1) Controller & contact
Controller: [Legal Entity], [Registered Address], [Country].
Email: privacy@newbrandwelcome.com (or hello@newbrandwelcome.com)
EU/EEA location: Germany. This policy is drafted for GDPR compliance.
2) What we do
NBW helps newly launched Shopify merchants with a 3-point checklist and curated tool recommendations. We monetize through affiliate programs.
3) Personal data we process
- Business contact data: name (if available), business email, store URL, country, category.
- Communication data: emails sent/received, opens/clicks, unsubscribes.
- Technical data: IP address, user-agent, basic server logs for security and delivery.
- Partner tracking: when you click an affiliate link, networks may assign a click ID to attribute referrals (see “Third-party recipients”).
4) How we collect it
- Directly from you (emailing us, requesting the checklist).
- Public sources (your store’s website, WHOIS where public, business directories).
- Email infrastructure and outreach tools (delivery, bounce, and complaint data).
5) Purposes & lawful bases
- Onboarding emails to relevant business contacts — Legitimate interests (GDPR Art. 6(1)(f)): to inform newly launched Shopify stores about practical setup steps. We balance interests by targeting only relevant stores, limiting frequency, and offering instant opt-out.
- Responding to your requests — Performance of a contract / steps prior (Art. 6(1)(b)).
- Affiliate attribution (click IDs, conversions) — Legitimate interests (Art. 6(1)(f)) for accurate partner reporting.
- Security, spam prevention, and abuse handling — Legitimate interests (Art. 6(1)(f)).
- Legal obligations (e.g., tax/audit) — Compliance (Art. 6(1)(c)).
6) Analytics & cookies
Our website uses a minimal, cookieless approach. We avoid setting tracking cookies where possible. If we introduce analytics or consent banners later, we will update this policy.

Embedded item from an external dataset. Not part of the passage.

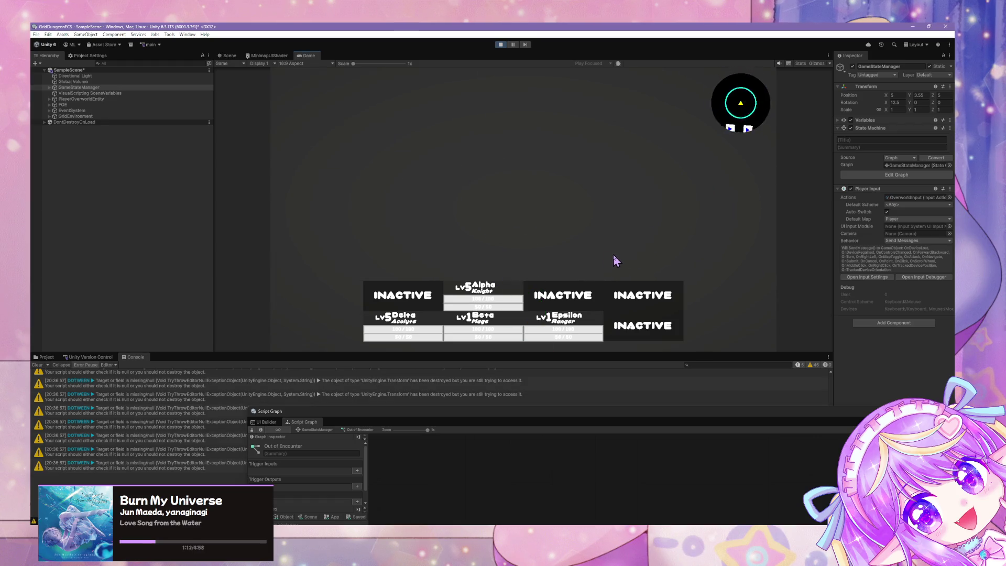
{"action": "key", "text": "w"}
{"action": "left_click", "coordinate": [314, 250]}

7) Email practices & your choices
- Every email includes a one-click unsubscribe; we suppress unsubscribed addresses across all domains.
- You can request deletion at any time (see “Your rights”).
- We keep outreach frequency modest (3–5 touches over ~28 days). No fake “Re:” threads.
8) Third-party recipients (processors & partners)
- Hosting: AWS Lightsail (EU/US regions) for site hosting.
- Email: Namecheap Private Email (mail hosting) and/or outreach platform (e.g., Instantly/Mailshake/Lemlist/Apollo) as processors for sending and tracking deliverability (opens, bounces).
- TLS/Certificates: Let’s Encrypt (certificate issuance). No personal data beyond server logs.
- Affiliate networks: PartnerStack, CJ, Awin, ShareASale, Rakuten, Skimlinks/Sovrn, or in-house partner portals. When you click a partner link, those networks may set their own identifiers to attribute sign-ups and pay commissions; see each partner’s privacy policy.
9) International transfers
Where processors or partners are outside the EEA/UK, we rely on adequacy decisions (e.g., EU-US Data Privacy Framework participation) or Standard Contractual Clauses. We assess risk and apply reasonable safeguards.
10) Retention
- Outreach contacts: up to 12 months from last activity, then we re-verify or delete.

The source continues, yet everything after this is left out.